Write out every record below exactly as it stands, leaving the pictures out.

Camera intrinsics data:
---

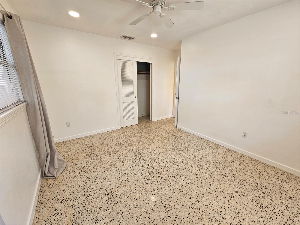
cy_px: 112
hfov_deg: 106.2
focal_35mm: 13
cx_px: 150
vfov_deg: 89.9
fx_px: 113
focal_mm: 2.2
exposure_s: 1/60
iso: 160
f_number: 2.2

---

Exercise output
cy_px: 112
hfov_deg: 106.2
focal_35mm: 13
cx_px: 150
vfov_deg: 89.9
fx_px: 113
focal_mm: 2.2
exposure_s: 1/60
iso: 160
f_number: 2.2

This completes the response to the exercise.